(Saved data entries)
-=-=-

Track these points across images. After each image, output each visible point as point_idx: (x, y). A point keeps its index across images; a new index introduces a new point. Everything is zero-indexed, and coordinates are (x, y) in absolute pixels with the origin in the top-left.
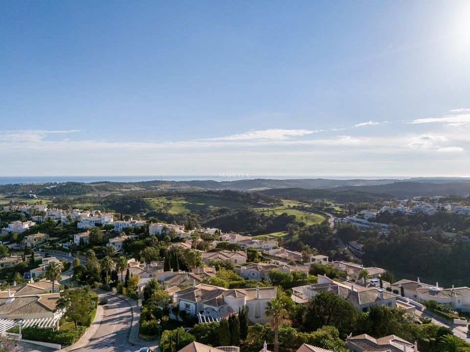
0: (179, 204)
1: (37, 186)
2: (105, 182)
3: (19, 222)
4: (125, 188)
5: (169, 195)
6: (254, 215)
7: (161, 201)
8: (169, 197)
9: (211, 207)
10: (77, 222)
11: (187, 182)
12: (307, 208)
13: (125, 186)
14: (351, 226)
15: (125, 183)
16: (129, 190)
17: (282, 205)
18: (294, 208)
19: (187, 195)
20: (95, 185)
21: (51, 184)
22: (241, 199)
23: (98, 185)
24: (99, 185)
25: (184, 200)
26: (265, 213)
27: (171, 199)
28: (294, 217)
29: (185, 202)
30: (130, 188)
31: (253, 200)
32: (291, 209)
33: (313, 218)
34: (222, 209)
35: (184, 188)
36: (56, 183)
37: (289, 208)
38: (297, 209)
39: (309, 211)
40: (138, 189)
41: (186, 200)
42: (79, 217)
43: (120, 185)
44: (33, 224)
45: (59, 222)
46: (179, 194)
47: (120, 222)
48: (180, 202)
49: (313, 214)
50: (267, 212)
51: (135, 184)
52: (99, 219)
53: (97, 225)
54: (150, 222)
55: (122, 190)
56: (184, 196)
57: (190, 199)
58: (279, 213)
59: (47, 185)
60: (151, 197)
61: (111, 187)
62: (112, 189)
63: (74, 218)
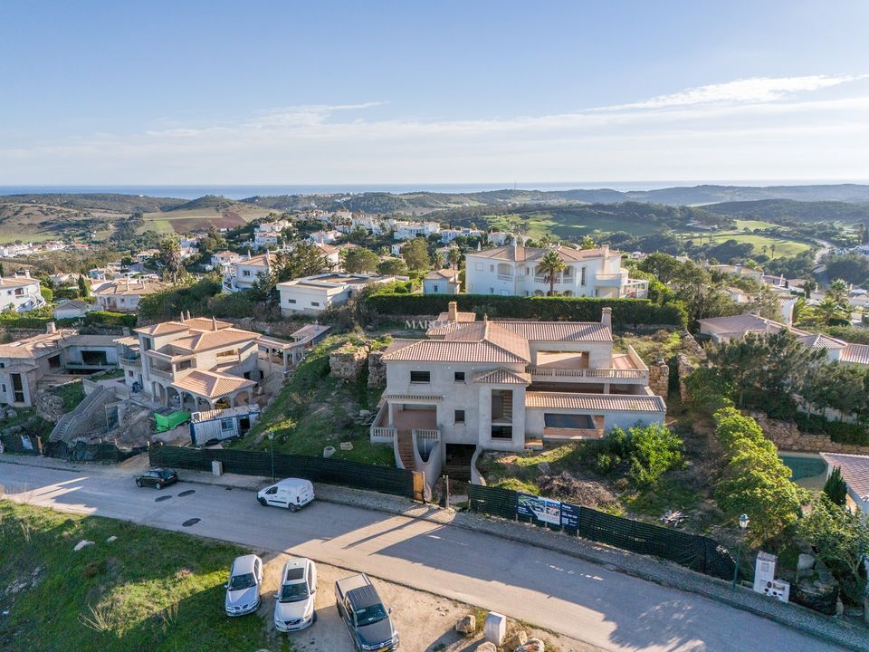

-=-=-

> Work to be completed
Reproduce the records above line for line, omitting the pictures.

> Response box
Track these points across images. After each image, output each visible point as point_idx: (x, y). A point keeps its index across images; a new index introduces a new point. Everything is zero-indexed, and coordinates are (x, y) in absolute pixels with the origin in the top-left.
0: (179, 204)
1: (37, 186)
2: (105, 182)
3: (19, 222)
4: (125, 188)
5: (169, 195)
6: (254, 215)
7: (161, 201)
8: (169, 197)
9: (211, 207)
10: (77, 222)
11: (187, 182)
12: (307, 208)
13: (125, 186)
14: (351, 226)
15: (125, 183)
16: (129, 190)
17: (282, 205)
18: (294, 208)
19: (187, 195)
20: (95, 185)
21: (51, 184)
22: (241, 199)
23: (98, 185)
24: (99, 185)
25: (184, 200)
26: (265, 213)
27: (171, 199)
28: (294, 217)
29: (185, 202)
30: (130, 188)
31: (253, 200)
32: (291, 209)
33: (313, 218)
34: (222, 209)
35: (184, 188)
36: (56, 183)
37: (289, 208)
38: (297, 209)
39: (309, 211)
40: (138, 189)
41: (186, 200)
42: (79, 217)
43: (120, 185)
44: (33, 224)
45: (59, 222)
46: (179, 194)
47: (120, 222)
48: (180, 202)
49: (313, 214)
50: (267, 212)
51: (135, 184)
52: (99, 219)
53: (97, 225)
54: (150, 222)
55: (122, 190)
56: (184, 196)
57: (190, 199)
58: (279, 213)
59: (47, 185)
60: (151, 197)
61: (111, 187)
62: (112, 189)
63: (74, 218)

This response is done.